Under general inside the authentication method screen it is possible to define the TAP settings for the selected user scope. The following configurations are available for the configuration: See Microsoft doc for the available and default settings.
- Minimum lifetime: Minimum number of minutes that the TAP is valid.
- Maximum lifetime: Maximum number of minutes that the TAP is valid
- Default lifetime: Default values can be overridden by the individual passes, within the minimum and maximum lifetime configured by the policy
- One-time use: When the policy is set to false, passes in the tenant can be used either once or more than once during its validity (maximum lifetime). By enforcing one-time use in the TAP policy, all passes created in the tenant will be created as one-time use.
- Length: Defines the length of the passcode.
- Minimum lifetime: 1 hour
- Maximum lifetime: 24 hours
- Default lifetime: 1 hour
- One-time use: False
- Length: 8
- Minimum lifetime: 10-43200 Minutes
- Maximum lifetime: 10-43200 Minutes
- Default lifetime: 10-43200 Minutes
- One-time use: True/False
- Length: 8-48 characters
Configure the TAP
After the enablement of a TAP policy, it is possible to create a TAP for a user in Azure AD. At the moment the following roles can perform actions related to the TAP feature.

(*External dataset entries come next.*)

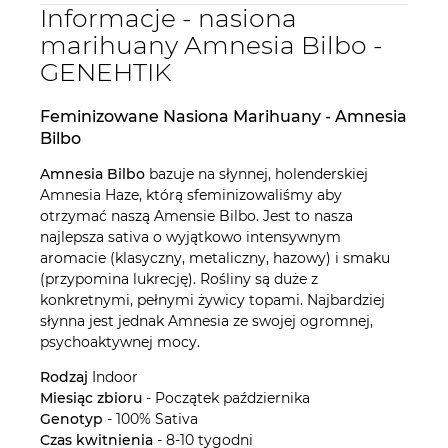
Informacje - nasiona
marihuany Amnesia Bilbo -
GENEHTIK
Feminizowane Nasiona Marihuany -
Amnesia
Bilbo
Amnesia Bilbo
bazuje na słynnej, holenderskiej
Amnesia Haze, którą sfeminizowaliśmy aby
otrzymać naszą Amensie Bilbo. Jest to nasza
najlepsza sativa o wyjątkowo intensywnym
aromacie (klasyczny, metaliczny, hazowy) i smaku
(przypomina lukrecję). Rośliny są duże z
konkretnymi, pełnymi żywicy topami. Najbardziej
słynna jest jednak Amnesia ze swojej ogromnej,
psychoaktywnej mocy.
Rodzaj
Indoor
Miesiąc zbioru
- Początek października
Genotyp
- 100% Sativa
Czas kwitnienia
- 8-10 tygodni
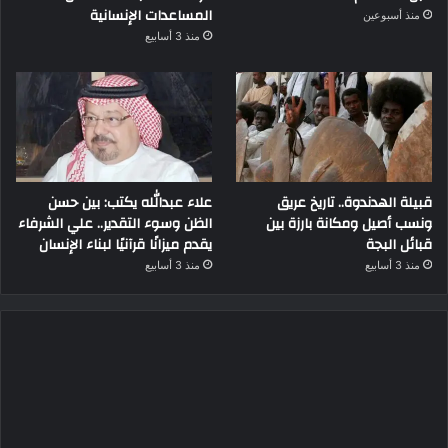
المساعدات الإنسانية
منذ أسبوعين
منذ 3 أسابيع
قبيلة الهدندوة.. تاريخ عريق
علاء عبدالله يكتب: بين حسن
ونسب أصيل ومكانة بارزة بين
الظن وسوء التقدير.. علي الشرفاء
قبائل البجة
يقدم ميزانًا قرآنيًا لبناء الإنسان
منذ 3 أسابيع
منذ 3 أسابيع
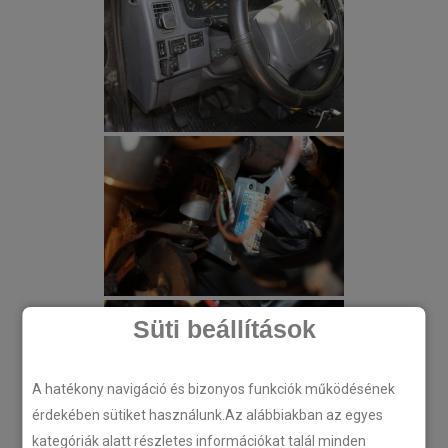
Süti beállítások
A hatékony navigáció és bizonyos funkciók működésének
érdekében sütiket használunk.Az alábbiakban az egyes
kategóriák alatt részletes információkat talál minden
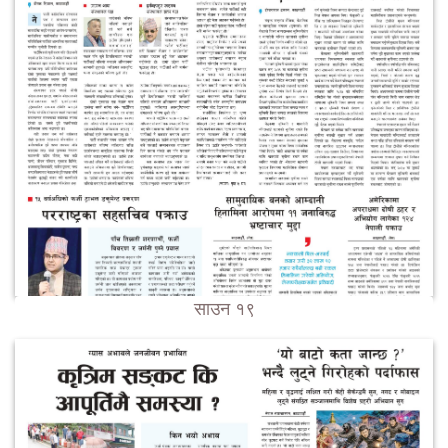
साउन १९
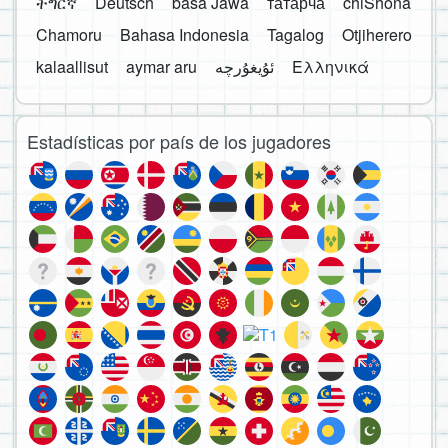
ትግርኛ
Deutsch
basa Jawa
татарча
chiShona
Chamoru
Bahasa Indonesia
Tagalog
Otjiherero
kalaallisut
aymar aru
Ελληνικά
Estadísticas por país de los jugadores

- Global administrator can create, delete, view TAP on any user (except themselves)
- Privileged Authentication administrators can create, delete, view TAP on admins and members (except themselves)
- Authentication administrators can create, delete, view TAP on members (except themselves)
- Global Administrator can view the TAP details on the user (without reading the code itself).
The creation of a TAP is possible in the following way from an admin view: Note: for now use; https://preview.portal.azure.com/
- Sign in to the Azure portal and click Azure Active Directory > Users > Select Users > Choose Authentication methods
- Select the option Add authentication methods
- In the selection menu: Choose method select Temporary Acces Pass (Preview) and click Add. If configured you have the option to specify settings and override the default.
- Once added; the details of the Temporary Access Pass are visible. After closing the window, it is not possible to show the value again.
Use a TAP
The most common use for a TAP in a passwordless environment is to directly register authentication details during the first sign-in, without the need to complete the additional security configuration.
- For this part go to the https://aka.ms/mysecurityinfo
- Sign in with the UPN and the TAP
- In the Enter Temporary Access Pass screen enter the TAP
Now the user is signed in and has the options to register a passwordless authentication device ( for example FIDO2). In the case of a losing device, make sure the user removes the old devices. With the TAP is it also possible to register for passwordless Phone sign-in from the Authentication app. With the authenticator app you can adopt the further usage of the passwordless options.
For extra security, it is good to secure the authentication method/ security info page and define trusted locations if specific for internal usage only.
Note: When using a one-time TAP to register Passwordless methods such as FIDO2 or Authenticator Phone sign-in, the user must complete the registration within 10 minutes of sign-in with the one-time TAP. This is currently a limitation by design.
When Seamless SSO is enabled on the tenant, the users are prompted to enter a password. The Use your Temporary Access Pass instead link will be available for the user to sign-in with TAP.
Wrap things up & Feedback
The feature is for a fully passwordless environment great and gives options to remove permanent passwords if the environment is modern-based.
Only it would be great if the TAP is only available for setting up a strong factor and not give access to corporate apps in the environment. The main goal for TAP is setting up a strong factor without any lifetime password and not viewing other apps and data inside the environment.